DOCUMENT SECTION:
....
Concurrently with the Business Combination Closing, LF LLC and GNOG LLC entered into the Second Amended and Restated Intercompany Note (the “Second A&R Intercompany Note”) to continue to act as a guarantee to the Credit Agreement and provided for, among other things, (a) a reduction in the principal amount outstanding under the Amended and Restated Intercompany Note by $150.0 million, which reduction occurred at the Business Combination Closing, and (b) a reduction in the amounts payable thereunder to 6% per annum, to be paid quarterly on the outstanding balance from day to day thereunder. The Second A&R Intercompany Note provides for a corresponding reduction in the remaining principal amount due and owing thereunder for each payment made under the Credit Agreement that reduces the principal amount of the loans under the Credit Agreement. Following the Business Combination Closing, the debt under the Credit Agreement is secured by the Second A&R Intercompany Note and by a collateral assignment agreement from LF LLC to the lenders of a promissory note payable to LF LLC made by Golden Nugget, LLC, which effectively, but indirectly, provides pari passu security interest with the Golden Nugget, LLC senior secured credit facility.
....
QUESTIONS TO ANSWER:
• a. In the intercompany note passage, by how much was the principal outstanding under the Amended and Restated Intercompany Note reduced at the Business Combination Closing?
• b. For the intercompany note passage, state whether each statement agrees with it, answering yes or no and quoting the words that decide it: (i) The Second A&R Intercompany Note lowered the amounts payable to 6% per annum. (ii) Those amounts are to be paid monthly. (iii) The promissory note payable to LF LLC was made by GNOG LLC.
• c. Go on with the intercompany note passage, starting right after its last sentence.
The items after this passage are not part of this work.

Collected data
....
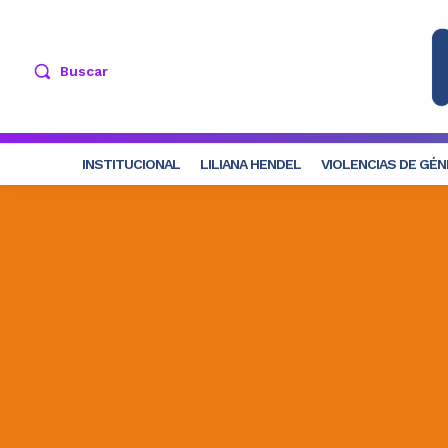
Buscar
INSTITUCIONAL
LILIANA HENDEL
VIOLENCIAS DE GÉ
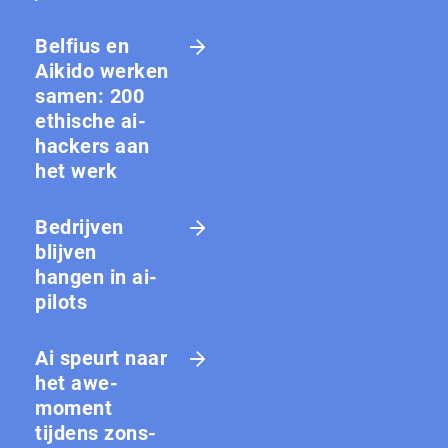
Belfius en
Aikido werken
samen: 200
ethische ai-
hackers aan
het werk
Bedrijven
blijven
hangen in ai-
pilots
Ai speurt naar
het awe-
moment
tijdens zons­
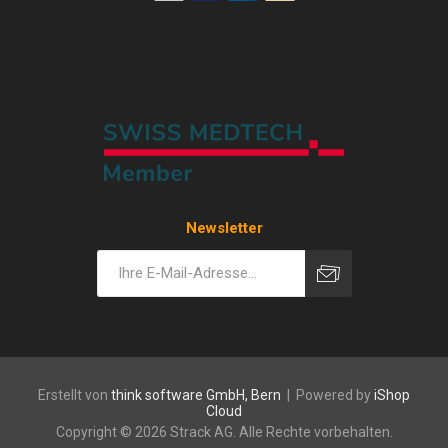
Newsletter
Erstellt von
think software GmbH, Bern
| Powered by
iShop
Cloud
Copyright © 2026 Strack AG. Alle Rechte vorbehalten.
....
SOLVED TASKS:
• a. $150.0 million.

• b.
(i) Yes: "a reduction in the amounts payable thereunder to 6% per annum"
(ii) No: "to be paid quarterly on the outstanding balance from day to day thereunder"
(iii) No: "a promissory note payable to LF LLC made by Golden Nugget, LLC"

• c.
A&R Trademark License Agreement

 

Concurrently with the Business Combination Closing, GNOG LLC, Golden Nugget, LLC and GNLV, LLC, a Nevada limited liability company which is a direct wholly-owned subsidiary of Golden Nugget, LLC, will amend and restate their trademark license agreement (the “A&R Trademark License Agreement”). Pursuant to the original trademark license agreement (the “Trademark License Agreement”), GNLV, LLC has granted to GNOG LLC an exclusive license to use certain “Golden Nugget” trademarks (and other trademarks related to GNOG LLC’s business) in connection with operating online real money casino gambling and sports wagering in the U.S. and any of its territories, subject to certain restrictions. The A&R Trademark License Agreement replaces a five-year period renewal option with a twenty-year term that commenced on December 29, 2020, the date of the Business Combination Closing. During the term of the agreement, GNOG LLC has agreed to pay Golden Nugget a monthly royalty payment equal to 3% of Net Gaming Revenue (as defined in the Trademark License Agreement). In addition, the A&R Trademark License Agreement provides that upon the tenth and fifteenth anniversary of the effective date of the Trademark License Agreement, the monthly royalty amount payable to GNLV, LLC will be adjusted to equal the greater of (i) 3% of Net Gaming Revenue and (ii) the fair market value of the licenses (as determined by an independent appraiser, if necessary).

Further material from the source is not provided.